There are several strengths of this current study. Patients were limited to early-stage disease, and patients with stage III disease were excluded. This reduces any potential confounding for patients with more aggressive disease who may receive neoadjuvant chemotherapy to downsize disease prior to surgery. The study is also, to the best of our knowledge, the first to include a large cohort of BRCA-positive patients.

There are some limitations of the current study as well. As patients were not prospectively randomized to treatment arms, there may be an underlying selection bias. Although the majority of the patients received an anthracycline- and taxane-based regimen, there were variations in chemotherapy regimens delivered. However, there was no statistically significant difference between overall survival and disease-free survival when controlling for age, race, stage, type of chemotherapy regimen, or type of surgical therapy.

Another limitation is the relatively small sample size, even though this is the largest cohort of BRCA1/2 mutation carriers analyzed for this comparison. In matched analyses, we observed a hazard ratio of 1.25 (95% CI 0.336–4.655) for patients treated with neoadjuvant compared to those treated with adjuvant regimes. With the sample size and the observed proportions of deaths for both treatment groups, a two-sided test of whether the hazard ratio was one would achieve around 80% power at a 0.05 significance level when the study population hazard ratio is actually 3.89 (PASS 13 Power Analysis and Sample Size Software).
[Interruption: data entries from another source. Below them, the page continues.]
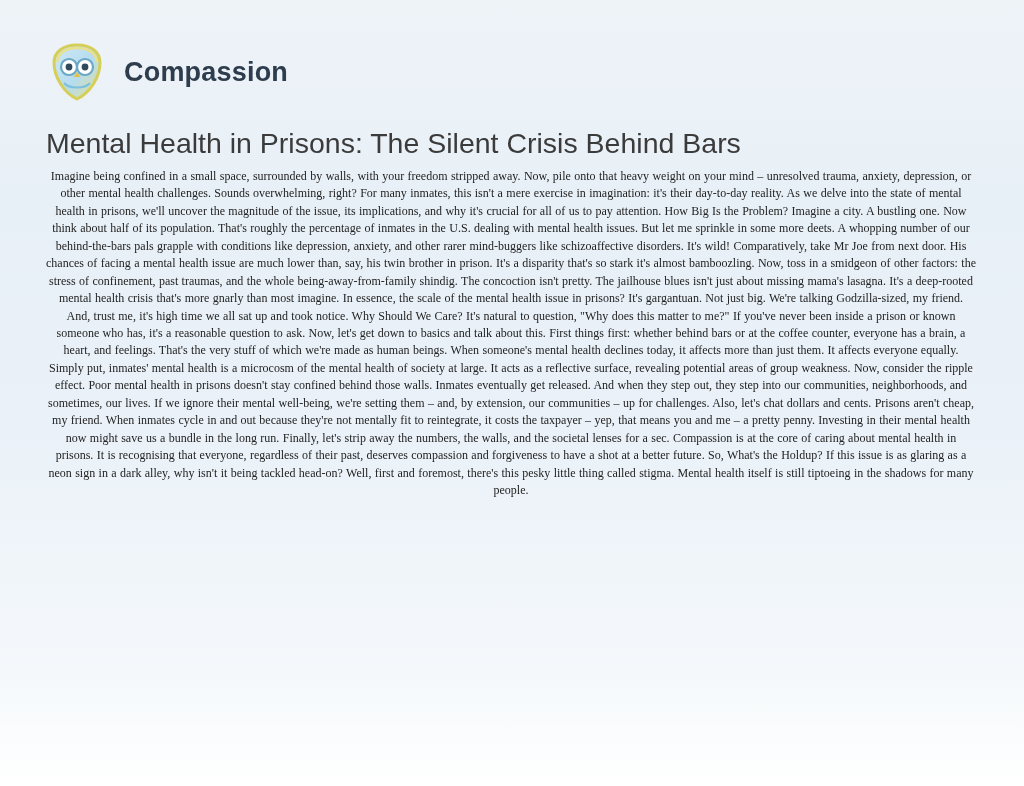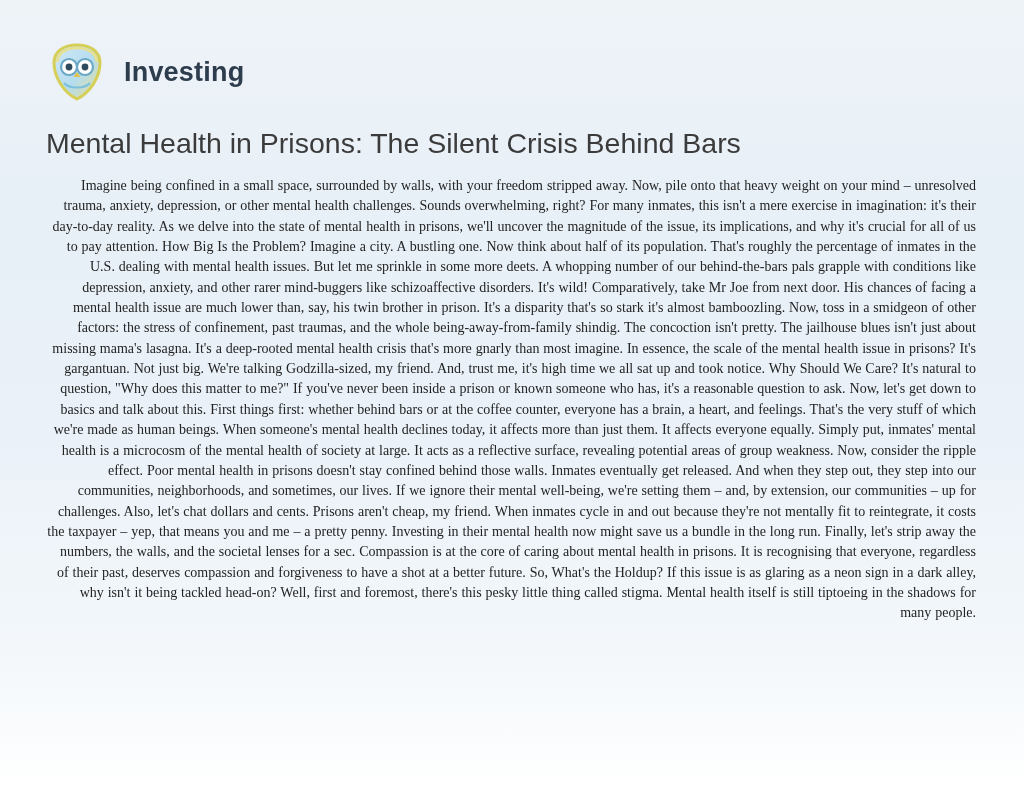--- a/index.html
+++ b/index.html
@@ -60,29 +60,29 @@
   
   .article {
     padding: 28px 50px 0 46px;
   }
   .article-title {
     font-family: "Liberation Sans", sans-serif;
     font-size: 28.5px;
     font-weight: normal;
     color: #3b3b3b;
     line-height: 1.4;
-    margin: 0 0 12px 0;
+    margin: 0 0 4px 0;
     max-width: 700px;
   }
   .article-body {
     font-family: "Liberation Serif", serif;
-    font-size: 14px;
+    font-size: 12px;
     line-height: 1.455;
     color: #232323;
-    text-align: right;
+    text-align: center;
     margin: 0;
     width: 930px;
     word-spacing: 0.4px;
   }
 </style>
 </head>
 <body>
 
 <div class="page">
 
@@ -102,21 +102,21 @@
         <circle cx="23" cy="26" r="8" fill="#ffffff" stroke="#6aa8c6" stroke-width="2.2"></circle>
         <circle cx="39" cy="26" r="8" fill="#ffffff" stroke="#6aa8c6" stroke-width="2.2"></circle>
         <circle cx="23" cy="26" r="3.4" fill="#2f4a5c"></circle>
         <circle cx="39" cy="26" r="3.4" fill="#2f4a5c"></circle>
         <path d="M31 31 l-3.5 5 h7 Z" fill="#e0c24a"></path>
         <path d="M18 42 C23 48 39 48 44 42" fill="none" stroke="#7cc0dc" stroke-width="2"></path>
       </svg>
     </div>
 
     <div class="brand-block">
-      <div class="brand-name">Investing</div>
+      <div class="brand-name">Compassion</div>
     </div>
 
   </div>
 
   <div class="article">
     <h1 class="article-title">Mental Health in Prisons: The Silent Crisis Behind Bars</h1>
     <p class="article-body">Imagine being confined in a small space, surrounded by walls, with your freedom stripped away. Now, pile onto that heavy weight on your mind – unresolved trauma, anxiety, depression, or other mental health challenges. Sounds overwhelming, right? For many inmates, this isn't a mere exercise in imagination: it's their day-to-day reality. As we delve into the state of mental health in prisons, we'll uncover the magnitude of the issue, its implications, and why it's crucial for all of us to pay attention. How Big Is the Problem? Imagine a city. A bustling one. Now think about half of its population. That's roughly the percentage of inmates in the U.S. dealing with mental health issues. But let me sprinkle in some more deets. A whopping number of our behind-the-bars pals grapple with conditions like depression, anxiety, and other rarer mind-buggers like schizoaffective disorders. It's wild! Comparatively, take Mr Joe from next door. His chances of facing a mental health issue are much lower than, say, his twin brother in prison. It's a disparity that's so stark it's almost bamboozling. Now, toss in a smidgeon of other factors: the stress of confinement, past traumas, and the whole being-away-from-family shindig. The concoction isn't pretty. The jailhouse blues isn't just about missing mama's lasagna. It's a deep-rooted mental health crisis that's more gnarly than most imagine. In essence, the scale of the mental health issue in prisons? It's gargantuan. Not just big. We're talking Godzilla-sized, my friend. And, trust me, it's high time we all sat up and took notice. Why Should We Care? It's natural to question, "Why does this matter to me?" If you've never been inside a prison or known someone who has, it's a reasonable question to ask. Now, let's get down to basics and talk about this. First things first: whether behind bars or at the coffee counter, everyone has a brain, a heart, and feelings. That's the very stuff of which we're made as human beings. When someone's mental health declines today, it affects more than just them. It affects everyone equally. Simply put, inmates' mental health is a microcosm of the mental health of society at large. It acts as a reflective surface, revealing potential areas of group weakness. Now, consider the ripple effect. Poor mental health in prisons doesn't stay confined behind those walls. Inmates eventually get released. And when they step out, they step into our communities, neighborhoods, and sometimes, our lives. If we ignore their mental well-being, we're setting them – and, by extension, our communities – up for challenges. Also, let's chat dollars and cents. Prisons aren't cheap, my friend. When inmates cycle in and out because they're not mentally fit to reintegrate, it costs the taxpayer – yep, that means you and me – a pretty penny. Investing in their mental health now might save us a bundle in the long run. Finally, let's strip away the numbers, the walls, and the societal lenses for a sec. Compassion is at the core of caring about mental health in prisons. It is recognising that everyone, regardless of their past, deserves compassion and forgiveness to have a shot at a better future. So, What's the Holdup? If this issue is as glaring as a neon sign in a dark alley, why isn't it being tackled head-on? Well, first and foremost, there's this pesky little thing called stigma. Mental health itself is still tiptoeing in the shadows for many people.</p>
   </div>
 
 </div>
It is anticipated that the power will decrease if the study population hazard ratio is smaller, which might not be detected due to the relatively small sample size and is a limitation of the study [23]. The matched analysis, however, found no statistically significant difference for overall survival or disease-free survival between the two groups of patients.

While these limitations may account for the lack of difference in outcomes between neoadjuvant and adjuvant, the most likely reason is that there is too little difference between timing of chemotherapy between the two approaches, especially when viewed in the context of the overall clinical course of primary breast cancer.

In conclusion, neoadjuvant versus adjuvant resulted in similar disease-free survival and overall survival among patients with stage I and II triple-negative breast cancer regardless of BRCA status, similar to the prior larger randomized controlled study. At this time, both adjuvant and neoadjuvant are viable options for this patient population. Further studies are needed to evaluate whether similar results are observed with newer agents, such as platinums, PARP inhibitors, and other targeted agents in patients with triple-negative breast cancer and BRCA germline mutations.